Overall, the results suggest that the type of scattering an electron undergoes determines the mark it leaves on the back wall, and that a detector at one of the slits can change the type of scattering. The physicists concluded that, while elastically scattered electrons can cause an interference pattern, the inelastically scattered electrons do not contribute to the interference process.

A: 
(1) Even if we shoot the electrons individually, one after the other, they will, if we do not measure their path, form a wave pattern―but how can they? With what does each individual electron interact? (With itself.)

The way to work out what's happening is to try to guess what's happening and then look for ways to rule out guesses. Suppose a single electron goes through just one slit and there's nothing else going on. At any given point on the screen, if you open up another slit, then that point should see more electrons because you've let in electrons that otherwise would not have come into the experiment. But you don't see that: rather, you can have fewer electrons at a particular point when the slit is open. So every time you detect an electron there was something going through both slits. If you put a detector in front of both slits, only one will go off at any given time, so the electron doesn't split into two parts, each of which goes through one slit.

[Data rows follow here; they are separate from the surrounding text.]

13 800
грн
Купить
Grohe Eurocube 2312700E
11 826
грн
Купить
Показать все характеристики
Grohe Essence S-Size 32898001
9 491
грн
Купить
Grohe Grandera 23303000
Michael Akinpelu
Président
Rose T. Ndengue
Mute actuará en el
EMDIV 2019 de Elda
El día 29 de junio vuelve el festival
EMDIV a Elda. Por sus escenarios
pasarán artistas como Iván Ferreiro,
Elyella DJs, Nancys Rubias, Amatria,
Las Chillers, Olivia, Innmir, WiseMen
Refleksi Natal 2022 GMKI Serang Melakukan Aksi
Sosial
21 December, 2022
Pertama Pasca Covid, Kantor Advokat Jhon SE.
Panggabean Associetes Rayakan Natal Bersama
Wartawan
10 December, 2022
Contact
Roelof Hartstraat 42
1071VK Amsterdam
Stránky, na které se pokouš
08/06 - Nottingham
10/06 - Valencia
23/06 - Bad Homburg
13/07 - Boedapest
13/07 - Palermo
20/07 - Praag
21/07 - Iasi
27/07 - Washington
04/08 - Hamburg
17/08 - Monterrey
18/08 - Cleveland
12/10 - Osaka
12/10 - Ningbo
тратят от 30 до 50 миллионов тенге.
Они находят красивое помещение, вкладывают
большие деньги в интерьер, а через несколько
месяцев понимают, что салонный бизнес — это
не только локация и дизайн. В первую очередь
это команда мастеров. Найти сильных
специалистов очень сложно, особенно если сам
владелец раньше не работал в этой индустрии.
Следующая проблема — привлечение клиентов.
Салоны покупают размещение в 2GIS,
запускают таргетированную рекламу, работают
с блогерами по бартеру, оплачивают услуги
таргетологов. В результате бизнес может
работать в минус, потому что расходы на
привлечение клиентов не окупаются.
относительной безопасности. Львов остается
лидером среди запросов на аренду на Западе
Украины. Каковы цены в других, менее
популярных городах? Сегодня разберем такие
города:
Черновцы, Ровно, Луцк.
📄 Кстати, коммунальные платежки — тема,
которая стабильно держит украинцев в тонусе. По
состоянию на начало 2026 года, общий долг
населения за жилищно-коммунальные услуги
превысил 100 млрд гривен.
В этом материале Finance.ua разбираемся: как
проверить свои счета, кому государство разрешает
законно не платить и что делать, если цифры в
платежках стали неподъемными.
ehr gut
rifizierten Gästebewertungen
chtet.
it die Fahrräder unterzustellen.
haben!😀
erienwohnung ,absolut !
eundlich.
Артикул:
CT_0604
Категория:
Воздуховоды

Nevertheless whatever is going through the slits behaves just like an electron: it can be deflected by magnets etc. So there are two versions of the same electron and they interfere with one another. See "The Fabric of Reality" by David Deutsch, Chapter 2 for a clearer explanation.

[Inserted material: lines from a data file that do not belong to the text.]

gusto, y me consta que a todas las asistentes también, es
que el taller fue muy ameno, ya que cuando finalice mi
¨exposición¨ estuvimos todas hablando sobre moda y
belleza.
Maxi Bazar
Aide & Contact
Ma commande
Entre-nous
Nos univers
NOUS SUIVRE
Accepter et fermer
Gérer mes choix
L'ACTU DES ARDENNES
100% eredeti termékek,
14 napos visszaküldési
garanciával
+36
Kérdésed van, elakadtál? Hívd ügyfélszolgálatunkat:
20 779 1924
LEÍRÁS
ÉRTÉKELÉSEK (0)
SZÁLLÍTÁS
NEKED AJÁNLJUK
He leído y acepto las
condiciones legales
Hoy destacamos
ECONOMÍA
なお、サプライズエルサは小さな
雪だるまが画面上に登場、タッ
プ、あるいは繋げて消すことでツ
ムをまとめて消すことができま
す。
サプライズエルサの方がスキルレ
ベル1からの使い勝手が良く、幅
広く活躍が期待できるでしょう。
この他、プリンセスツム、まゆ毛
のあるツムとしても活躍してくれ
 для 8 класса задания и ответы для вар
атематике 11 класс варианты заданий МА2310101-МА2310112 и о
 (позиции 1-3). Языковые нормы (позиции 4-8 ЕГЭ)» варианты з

(2) Even if we measure (or not) the path after the electrons have already passed through the slits, the pattern still depends on our measurement―but how can it, when the measurement takes place after the passage through the slit? It seems as though we can retroactively change the past.
(3) Even if we do not enact measurement at all, the mere fact that the measurement apparatus (and, with it, the possibility of measurement) is there makes the electron behave as a particle―but how can it, when it was in no way affected by the measurement apparatus?

No. There are two versions of the electron, one going through each slit. Both versions contribute to the outcome of the experiment. Now, when the electron version going through the other slit comes to the place where you put the detector, it interacts with something that acts exactly like the detector. For example, if the detector blocked some particular subset of the electron's possible paths, that set would no longer contribute to the interference. But you don't see the detector go off, so there is another version of the detector that went off in response to the presence of the electron.